Увы, каждая медаль имеет две стороны: рыбий бог отомстил мне. За всю жизнь мне не удалось поймать больше ни одной рыбешки, даже захудалого пескаря. Впервые проказы рыбьего бога я почувствовал в Виннице. Я гостил у дяди Антона; к тому времени он переехал в Винницу, работал на ТЭЦ и жил в доме на берегу Буга. Его приемный сын Виктор сидел с удочкой и непрерывно выдергивал мелких рыбешек, тьма которых клубилась возле теплых стоков электростанции. Я взял у него удочку, наживил червячка и опустил снаряд в гущу стаи. Ничего не происходило, поплавок стоял как вкопанный. Виктор заинтересовался этим безобразием, решил, что это влияние запаха табака на моих руках. Он самолично сменил червяка на крючке, – все осталось по-прежнему. Виктор взял удочку в свои руки, немедленно начался прямо-таки бешеный клев. Когда удочка переходила в мои руки, – все сразу прекращалось: ни одной рыбки я не смог выудить.

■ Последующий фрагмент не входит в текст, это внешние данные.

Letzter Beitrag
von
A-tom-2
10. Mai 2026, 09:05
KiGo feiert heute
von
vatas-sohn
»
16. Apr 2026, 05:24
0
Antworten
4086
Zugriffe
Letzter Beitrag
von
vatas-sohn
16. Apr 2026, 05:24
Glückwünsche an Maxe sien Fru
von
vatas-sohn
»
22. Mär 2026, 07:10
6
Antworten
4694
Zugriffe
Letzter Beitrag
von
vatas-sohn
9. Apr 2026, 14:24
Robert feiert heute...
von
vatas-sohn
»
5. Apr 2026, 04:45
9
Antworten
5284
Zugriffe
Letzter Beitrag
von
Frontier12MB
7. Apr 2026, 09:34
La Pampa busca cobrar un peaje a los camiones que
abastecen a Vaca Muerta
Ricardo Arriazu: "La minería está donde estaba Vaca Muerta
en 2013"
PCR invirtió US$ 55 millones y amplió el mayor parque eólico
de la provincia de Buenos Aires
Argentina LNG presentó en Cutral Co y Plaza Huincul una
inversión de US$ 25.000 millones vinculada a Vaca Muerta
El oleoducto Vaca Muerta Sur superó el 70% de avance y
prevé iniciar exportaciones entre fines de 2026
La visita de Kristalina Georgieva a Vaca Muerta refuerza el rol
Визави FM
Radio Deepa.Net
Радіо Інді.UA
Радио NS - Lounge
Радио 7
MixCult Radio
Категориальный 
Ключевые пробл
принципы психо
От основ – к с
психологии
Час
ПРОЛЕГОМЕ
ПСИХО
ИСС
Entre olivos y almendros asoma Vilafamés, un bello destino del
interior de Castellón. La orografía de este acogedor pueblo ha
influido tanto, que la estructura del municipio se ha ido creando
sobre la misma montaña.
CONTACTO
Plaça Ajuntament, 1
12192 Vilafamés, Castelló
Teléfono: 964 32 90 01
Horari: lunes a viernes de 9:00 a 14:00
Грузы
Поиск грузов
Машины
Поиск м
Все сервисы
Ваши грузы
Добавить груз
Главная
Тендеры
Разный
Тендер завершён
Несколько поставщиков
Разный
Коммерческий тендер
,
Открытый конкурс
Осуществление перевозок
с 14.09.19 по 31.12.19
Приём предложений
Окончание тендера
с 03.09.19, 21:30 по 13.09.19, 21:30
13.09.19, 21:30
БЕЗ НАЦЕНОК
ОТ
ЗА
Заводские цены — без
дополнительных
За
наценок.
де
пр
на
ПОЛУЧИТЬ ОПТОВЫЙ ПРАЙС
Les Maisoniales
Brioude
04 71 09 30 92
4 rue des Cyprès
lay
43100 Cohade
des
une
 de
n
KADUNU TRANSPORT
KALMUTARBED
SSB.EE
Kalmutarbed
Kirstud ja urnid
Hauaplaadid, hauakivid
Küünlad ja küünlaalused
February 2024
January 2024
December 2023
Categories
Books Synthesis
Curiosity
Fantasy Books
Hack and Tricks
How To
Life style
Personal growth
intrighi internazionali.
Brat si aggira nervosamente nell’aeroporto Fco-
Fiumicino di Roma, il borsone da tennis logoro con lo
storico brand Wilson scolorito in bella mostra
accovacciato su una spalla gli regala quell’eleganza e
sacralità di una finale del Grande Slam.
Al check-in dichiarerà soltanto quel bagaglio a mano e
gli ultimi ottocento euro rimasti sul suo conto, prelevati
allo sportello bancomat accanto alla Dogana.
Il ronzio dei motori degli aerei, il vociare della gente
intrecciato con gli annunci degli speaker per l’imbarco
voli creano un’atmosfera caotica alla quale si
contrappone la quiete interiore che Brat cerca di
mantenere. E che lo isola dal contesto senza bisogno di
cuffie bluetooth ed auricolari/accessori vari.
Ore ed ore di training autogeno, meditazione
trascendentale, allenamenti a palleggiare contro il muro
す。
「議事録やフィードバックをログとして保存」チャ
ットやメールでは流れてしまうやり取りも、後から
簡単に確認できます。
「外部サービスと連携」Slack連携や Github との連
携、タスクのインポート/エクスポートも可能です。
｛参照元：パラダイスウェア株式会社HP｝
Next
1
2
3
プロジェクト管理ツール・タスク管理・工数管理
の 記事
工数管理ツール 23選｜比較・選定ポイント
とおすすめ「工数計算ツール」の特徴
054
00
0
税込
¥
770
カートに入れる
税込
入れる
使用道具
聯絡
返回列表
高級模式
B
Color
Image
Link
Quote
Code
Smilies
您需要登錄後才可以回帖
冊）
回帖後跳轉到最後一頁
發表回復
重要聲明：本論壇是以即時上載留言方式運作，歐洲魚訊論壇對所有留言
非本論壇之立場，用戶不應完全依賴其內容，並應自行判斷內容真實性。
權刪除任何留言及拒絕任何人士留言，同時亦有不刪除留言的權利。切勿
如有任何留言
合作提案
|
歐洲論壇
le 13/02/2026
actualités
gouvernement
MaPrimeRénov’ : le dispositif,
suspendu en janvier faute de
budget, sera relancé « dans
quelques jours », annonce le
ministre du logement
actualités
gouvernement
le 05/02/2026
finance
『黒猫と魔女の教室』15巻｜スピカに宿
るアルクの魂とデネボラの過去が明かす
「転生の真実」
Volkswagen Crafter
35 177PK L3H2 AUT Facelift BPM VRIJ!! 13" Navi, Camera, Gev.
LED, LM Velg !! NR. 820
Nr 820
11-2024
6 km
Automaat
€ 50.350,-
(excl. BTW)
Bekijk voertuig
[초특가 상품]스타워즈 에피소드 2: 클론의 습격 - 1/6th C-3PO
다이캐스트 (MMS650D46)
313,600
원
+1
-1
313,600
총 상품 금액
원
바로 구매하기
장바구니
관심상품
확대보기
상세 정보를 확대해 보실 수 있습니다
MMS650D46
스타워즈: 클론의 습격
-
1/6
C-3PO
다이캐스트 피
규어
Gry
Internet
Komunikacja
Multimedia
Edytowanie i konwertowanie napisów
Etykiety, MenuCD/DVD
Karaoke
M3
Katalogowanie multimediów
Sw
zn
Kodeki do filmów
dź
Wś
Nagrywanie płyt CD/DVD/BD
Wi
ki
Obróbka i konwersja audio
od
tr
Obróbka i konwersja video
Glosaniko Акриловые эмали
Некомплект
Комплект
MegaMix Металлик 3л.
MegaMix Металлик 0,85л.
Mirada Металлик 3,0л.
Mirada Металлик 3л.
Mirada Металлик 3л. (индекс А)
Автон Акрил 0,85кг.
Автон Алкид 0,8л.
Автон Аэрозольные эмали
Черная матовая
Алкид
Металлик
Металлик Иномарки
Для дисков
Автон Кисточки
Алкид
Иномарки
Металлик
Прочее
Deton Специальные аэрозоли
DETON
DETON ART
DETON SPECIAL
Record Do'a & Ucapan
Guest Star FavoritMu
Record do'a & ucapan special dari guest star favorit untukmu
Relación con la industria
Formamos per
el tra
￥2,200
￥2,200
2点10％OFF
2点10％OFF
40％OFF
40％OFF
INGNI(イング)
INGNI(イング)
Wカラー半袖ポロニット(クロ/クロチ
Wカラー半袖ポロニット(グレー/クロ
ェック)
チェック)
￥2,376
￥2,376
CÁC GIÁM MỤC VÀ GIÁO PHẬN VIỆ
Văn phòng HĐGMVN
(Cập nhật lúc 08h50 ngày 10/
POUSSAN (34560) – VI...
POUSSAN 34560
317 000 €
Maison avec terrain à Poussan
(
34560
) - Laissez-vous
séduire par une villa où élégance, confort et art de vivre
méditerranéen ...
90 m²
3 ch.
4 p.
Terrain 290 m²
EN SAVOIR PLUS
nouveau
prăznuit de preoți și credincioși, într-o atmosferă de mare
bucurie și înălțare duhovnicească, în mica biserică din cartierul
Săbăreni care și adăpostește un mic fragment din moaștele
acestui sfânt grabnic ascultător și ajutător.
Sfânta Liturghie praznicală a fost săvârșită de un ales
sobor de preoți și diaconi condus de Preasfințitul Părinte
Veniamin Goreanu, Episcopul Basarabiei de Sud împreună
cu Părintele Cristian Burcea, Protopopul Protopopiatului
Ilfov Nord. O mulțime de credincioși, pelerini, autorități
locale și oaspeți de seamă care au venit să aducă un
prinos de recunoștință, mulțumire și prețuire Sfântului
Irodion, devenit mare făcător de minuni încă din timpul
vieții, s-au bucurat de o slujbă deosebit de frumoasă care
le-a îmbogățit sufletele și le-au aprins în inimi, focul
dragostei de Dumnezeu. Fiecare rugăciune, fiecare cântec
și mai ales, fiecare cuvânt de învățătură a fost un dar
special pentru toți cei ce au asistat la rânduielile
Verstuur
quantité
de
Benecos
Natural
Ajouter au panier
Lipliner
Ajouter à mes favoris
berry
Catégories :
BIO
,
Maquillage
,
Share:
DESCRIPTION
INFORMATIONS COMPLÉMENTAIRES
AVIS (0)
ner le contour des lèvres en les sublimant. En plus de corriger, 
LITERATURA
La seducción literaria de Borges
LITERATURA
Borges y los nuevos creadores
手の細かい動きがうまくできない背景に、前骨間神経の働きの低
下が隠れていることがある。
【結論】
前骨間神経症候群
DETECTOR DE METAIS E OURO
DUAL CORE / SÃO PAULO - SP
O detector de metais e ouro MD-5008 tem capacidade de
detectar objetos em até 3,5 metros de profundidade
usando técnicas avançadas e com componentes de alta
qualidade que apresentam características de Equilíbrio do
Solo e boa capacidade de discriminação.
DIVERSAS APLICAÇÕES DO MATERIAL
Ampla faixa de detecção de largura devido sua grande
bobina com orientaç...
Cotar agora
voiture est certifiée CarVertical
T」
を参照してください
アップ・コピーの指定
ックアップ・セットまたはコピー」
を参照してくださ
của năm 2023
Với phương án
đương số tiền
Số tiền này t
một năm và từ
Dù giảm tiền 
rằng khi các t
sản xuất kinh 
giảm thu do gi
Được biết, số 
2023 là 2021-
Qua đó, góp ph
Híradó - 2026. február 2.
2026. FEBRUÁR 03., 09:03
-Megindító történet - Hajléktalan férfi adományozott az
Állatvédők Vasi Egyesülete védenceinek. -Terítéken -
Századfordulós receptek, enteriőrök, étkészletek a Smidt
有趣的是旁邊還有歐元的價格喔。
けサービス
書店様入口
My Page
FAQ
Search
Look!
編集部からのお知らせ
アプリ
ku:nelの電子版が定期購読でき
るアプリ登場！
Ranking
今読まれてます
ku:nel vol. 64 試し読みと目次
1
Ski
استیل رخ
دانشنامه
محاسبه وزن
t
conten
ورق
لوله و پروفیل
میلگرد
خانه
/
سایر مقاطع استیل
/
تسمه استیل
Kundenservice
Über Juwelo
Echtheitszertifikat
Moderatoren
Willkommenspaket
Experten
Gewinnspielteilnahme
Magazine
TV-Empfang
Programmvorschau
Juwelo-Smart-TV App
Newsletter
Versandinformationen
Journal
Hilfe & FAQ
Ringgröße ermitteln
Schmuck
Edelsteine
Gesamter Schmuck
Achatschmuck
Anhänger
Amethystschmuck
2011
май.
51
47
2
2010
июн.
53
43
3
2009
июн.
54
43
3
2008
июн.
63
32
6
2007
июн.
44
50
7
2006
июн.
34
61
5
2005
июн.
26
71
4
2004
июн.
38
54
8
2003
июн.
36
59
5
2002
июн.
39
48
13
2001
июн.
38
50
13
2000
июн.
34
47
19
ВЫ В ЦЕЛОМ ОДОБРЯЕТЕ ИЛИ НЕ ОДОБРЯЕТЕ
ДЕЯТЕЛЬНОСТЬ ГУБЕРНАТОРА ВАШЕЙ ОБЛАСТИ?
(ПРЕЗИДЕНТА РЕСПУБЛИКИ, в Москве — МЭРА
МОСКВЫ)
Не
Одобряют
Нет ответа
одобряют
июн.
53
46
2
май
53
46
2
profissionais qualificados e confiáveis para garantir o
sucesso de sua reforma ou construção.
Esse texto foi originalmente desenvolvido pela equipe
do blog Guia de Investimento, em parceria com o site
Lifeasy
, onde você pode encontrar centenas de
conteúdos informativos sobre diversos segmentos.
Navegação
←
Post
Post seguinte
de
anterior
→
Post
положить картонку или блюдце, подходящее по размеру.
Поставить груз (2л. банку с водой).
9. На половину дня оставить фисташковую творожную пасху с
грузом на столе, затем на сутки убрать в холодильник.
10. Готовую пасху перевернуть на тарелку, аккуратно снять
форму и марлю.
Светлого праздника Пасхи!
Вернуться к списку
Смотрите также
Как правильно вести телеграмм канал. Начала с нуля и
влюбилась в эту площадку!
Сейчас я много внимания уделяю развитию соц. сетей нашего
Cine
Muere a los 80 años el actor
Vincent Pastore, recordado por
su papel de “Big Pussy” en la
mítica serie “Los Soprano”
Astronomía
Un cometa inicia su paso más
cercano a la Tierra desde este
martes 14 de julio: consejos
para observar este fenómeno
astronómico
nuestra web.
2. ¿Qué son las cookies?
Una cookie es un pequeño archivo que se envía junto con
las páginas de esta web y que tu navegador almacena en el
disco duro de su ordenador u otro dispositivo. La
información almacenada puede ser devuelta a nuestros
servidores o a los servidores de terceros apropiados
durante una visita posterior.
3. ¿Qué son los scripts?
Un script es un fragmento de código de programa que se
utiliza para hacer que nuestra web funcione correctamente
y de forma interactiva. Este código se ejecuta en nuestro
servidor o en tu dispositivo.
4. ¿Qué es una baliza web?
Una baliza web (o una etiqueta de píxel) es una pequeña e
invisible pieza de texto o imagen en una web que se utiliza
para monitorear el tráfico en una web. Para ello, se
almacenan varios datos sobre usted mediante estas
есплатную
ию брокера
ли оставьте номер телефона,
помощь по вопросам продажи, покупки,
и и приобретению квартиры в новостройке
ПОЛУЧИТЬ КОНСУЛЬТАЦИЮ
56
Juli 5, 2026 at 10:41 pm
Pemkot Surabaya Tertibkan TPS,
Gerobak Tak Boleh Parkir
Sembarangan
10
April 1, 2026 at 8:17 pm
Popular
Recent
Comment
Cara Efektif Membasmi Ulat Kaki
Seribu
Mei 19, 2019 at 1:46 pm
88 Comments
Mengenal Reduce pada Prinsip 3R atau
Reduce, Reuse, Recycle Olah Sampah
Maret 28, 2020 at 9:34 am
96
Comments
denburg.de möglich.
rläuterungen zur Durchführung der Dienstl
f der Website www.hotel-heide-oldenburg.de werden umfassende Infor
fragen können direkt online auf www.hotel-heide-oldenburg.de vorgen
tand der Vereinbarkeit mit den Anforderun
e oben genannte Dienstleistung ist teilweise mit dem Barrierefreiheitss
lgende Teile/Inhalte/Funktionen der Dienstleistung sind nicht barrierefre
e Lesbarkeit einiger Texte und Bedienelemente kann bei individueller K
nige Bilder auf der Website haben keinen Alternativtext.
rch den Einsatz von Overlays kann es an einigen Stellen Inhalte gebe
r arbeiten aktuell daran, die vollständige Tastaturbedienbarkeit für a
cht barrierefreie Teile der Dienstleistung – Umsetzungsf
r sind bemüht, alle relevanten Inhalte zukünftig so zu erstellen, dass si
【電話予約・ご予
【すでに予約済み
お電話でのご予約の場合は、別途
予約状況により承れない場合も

Я был свидетелем нескольких небывалых рыбалок мастеров в Латвии и на Новой Земле; возможно, мне удастся рассказать о них. Но на мои собственные крючки ни одна рыбка не попалась. С годами я понял, что это просто месть рыбьего бога за незаконный лов карпов в колхозном пруду. Еще я понял, что раки этому богу не подчиняются: добыча раков у меня всегда проходила успешно. Хорошо также, что рыбный приговор не распространяется на потомков: Сережа – умелый и удачливый рыбак.